Peter Wolff (19): Ich würde einen großen Jugendclub mitten in der Stadt eröffnen, ein Konzerthaus mit Angeboten, die alle Jugendlichen ansprechen. In Sachen Jugendarbeit muss eine Menge gemacht werden. Die Innenstadt soll lebendiger werden: Mehr Geschäfte, so wie in Lörrach. Außerdem würde ich den King-Park verändern: Einen Brunnen bauen, schöne Bänke aufstellen, damit man spazieren kann. Zudem würde ich die Flächen in Richtung Schwimmbad angehen, wie im "Tutti-Kiesi"-Gelände, sonst geht da niemand hin. Auch kann man nirgendwo mehr schön an den Rhein gehen. Man sollte überlegen, ob Rheinfelden noch mehr zur Industrie-Stadt verkommen oder sich lieber den guten Ruf als Familien-Stadt anstreben soll.

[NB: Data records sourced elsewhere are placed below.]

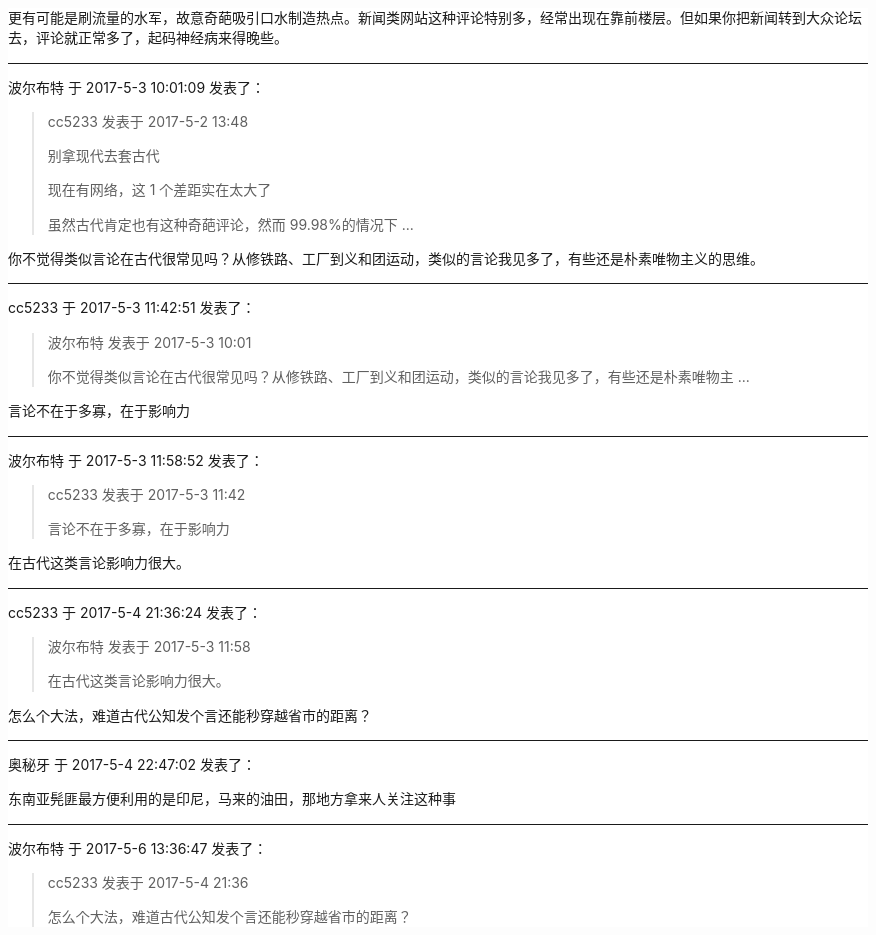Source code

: 更有可能是刷流量的水军，故意奇葩吸引口水制造热点。新闻类网站这种评论特别多，经常出现在靠前楼层。但如果你把新闻转到大众论坛去，评论就正常多了，起码神经病来得晚些。

---

波尔布特 于 2017-5-3 10:01:09 发表了：

> cc5233 发表于 2017-5-2 13:48
>
> 别拿现代去套古代
>
> 现在有网络，这 1 个差距实在太大了
>
> 虽然古代肯定也有这种奇葩评论，然而 99.98%的情况下 ...

你不觉得类似言论在古代很常见吗？从修铁路、工厂到义和团运动，类似的言论我见多了，有些还是朴素唯物主义的思维。

---

cc5233 于 2017-5-3 11:42:51 发表了：

> 波尔布特 发表于 2017-5-3 10:01
>
> 你不觉得类似言论在古代很常见吗？从修铁路、工厂到义和团运动，类似的言论我见多了，有些还是朴素唯物主 ...

言论不在于多寡，在于影响力

---

波尔布特 于 2017-5-3 11:58:52 发表了：

> cc5233 发表于 2017-5-3 11:42
>
> 言论不在于多寡，在于影响力

在古代这类言论影响力很大。

---

cc5233 于 2017-5-4 21:36:24 发表了：

> 波尔布特 发表于 2017-5-3 11:58
>
> 在古代这类言论影响力很大。

怎么个大法，难道古代公知发个言还能秒穿越省市的距离？

---

奥秘牙 于 2017-5-4 22:47:02 发表了：

东南亚髡匪最方便利用的是印尼，马来的油田，那地方拿来人关注这种事

---

波尔布特 于 2017-5-6 13:36:47 发表了：

> cc5233 发表于 2017-5-4 21:36
>
> 怎么个大法，难道古代公知发个言还能秒穿越省市的距离？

Swantje Rufle (17): Wäre ich Bürgermeisterin, würde ich dafür sorgen, dass der Jugend eine neue Einrichtung, wie es das Kaffcafé war, zur Verfügung gestellt wird. Der aktuelle Zustand gegenüber der Jugend ist unfair.

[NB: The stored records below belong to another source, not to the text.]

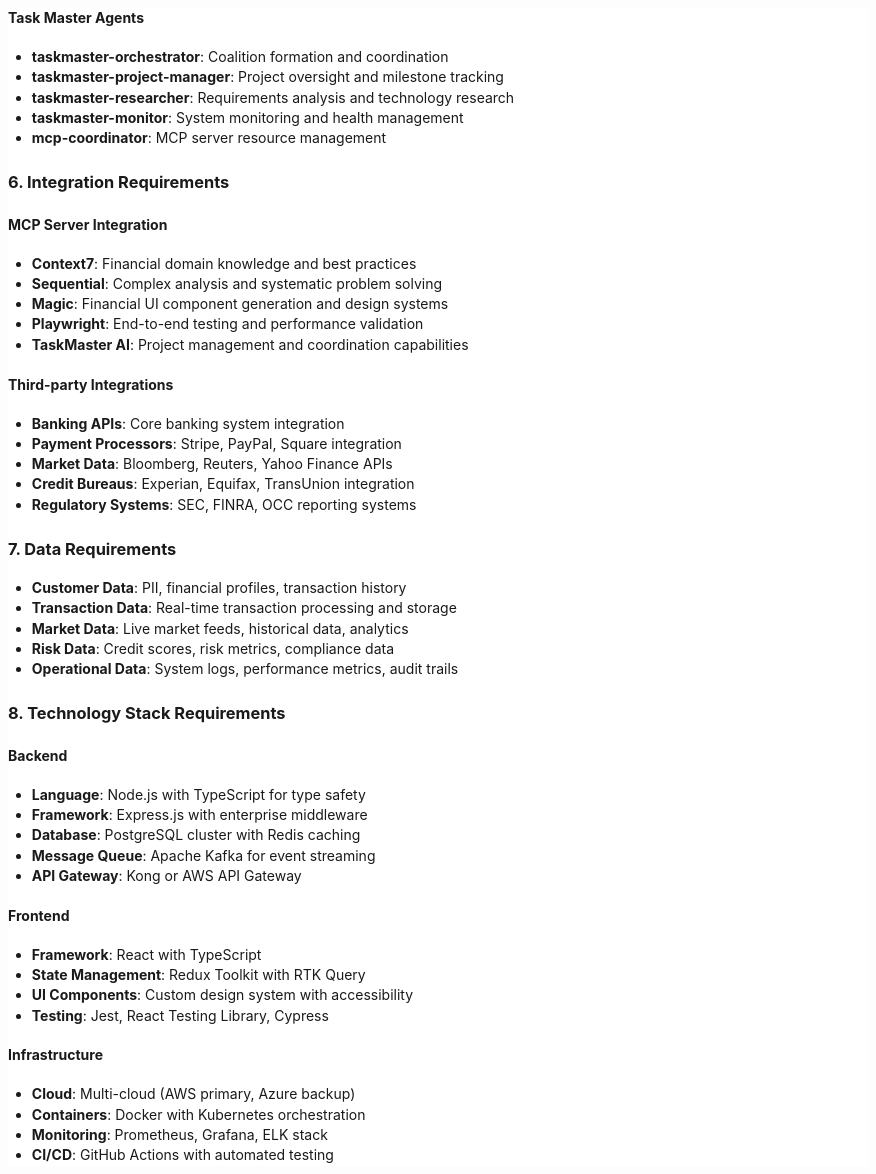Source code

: #### Task Master Agents
- **taskmaster-orchestrator**: Coalition formation and coordination
- **taskmaster-project-manager**: Project oversight and milestone tracking
- **taskmaster-researcher**: Requirements analysis and technology research
- **taskmaster-monitor**: System monitoring and health management
- **mcp-coordinator**: MCP server resource management

### 6. Integration Requirements

#### MCP Server Integration
- **Context7**: Financial domain knowledge and best practices
- **Sequential**: Complex analysis and systematic problem solving
- **Magic**: Financial UI component generation and design systems
- **Playwright**: End-to-end testing and performance validation
- **TaskMaster AI**: Project management and coordination capabilities

#### Third-party Integrations
- **Banking APIs**: Core banking system integration
- **Payment Processors**: Stripe, PayPal, Square integration
- **Market Data**: Bloomberg, Reuters, Yahoo Finance APIs
- **Credit Bureaus**: Experian, Equifax, TransUnion integration
- **Regulatory Systems**: SEC, FINRA, OCC reporting systems

### 7. Data Requirements
- **Customer Data**: PII, financial profiles, transaction history
- **Transaction Data**: Real-time transaction processing and storage
- **Market Data**: Live market feeds, historical data, analytics
- **Risk Data**: Credit scores, risk metrics, compliance data
- **Operational Data**: System logs, performance metrics, audit trails

### 8. Technology Stack Requirements

#### Backend
- **Language**: Node.js with TypeScript for type safety
- **Framework**: Express.js with enterprise middleware
- **Database**: PostgreSQL cluster with Redis caching
- **Message Queue**: Apache Kafka for event streaming
- **API Gateway**: Kong or AWS API Gateway

#### Frontend
- **Framework**: React with TypeScript
- **State Management**: Redux Toolkit with RTK Query
- **UI Components**: Custom design system with accessibility
- **Testing**: Jest, React Testing Library, Cypress

#### Infrastructure
- **Cloud**: Multi-cloud (AWS primary, Azure backup)
- **Containers**: Docker with Kubernetes orchestration
- **Monitoring**: Prometheus, Grafana, ELK stack
- **CI/CD**: GitHub Actions with automated testing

Kathrin Huber (17): Ich würde am liebsten alle Schulen abreißen und komplett neu bauen: Deren Modernisierung hätte oberste Priorität. Mit attraktiven und vor allem unterschiedlichen Geschäften würde ich versuchen, die Rheinfelder wieder in ihre Innenstadt zu locken. Zudem sind mehr und vielseitigere Möglichkeiten für Jugendliche nötig. Ich würde "meine" Jugend nicht auf der Straße sitzen lassen.
Lukas Walter (20): Als Bürgermeister würde ich in die Jugend investieren und ihr eine neue, angemessene Räumlichkeit zur Verfügung stellen. Auch darüber hinaus würde ich Jugend- und Sozialarbeit fördern.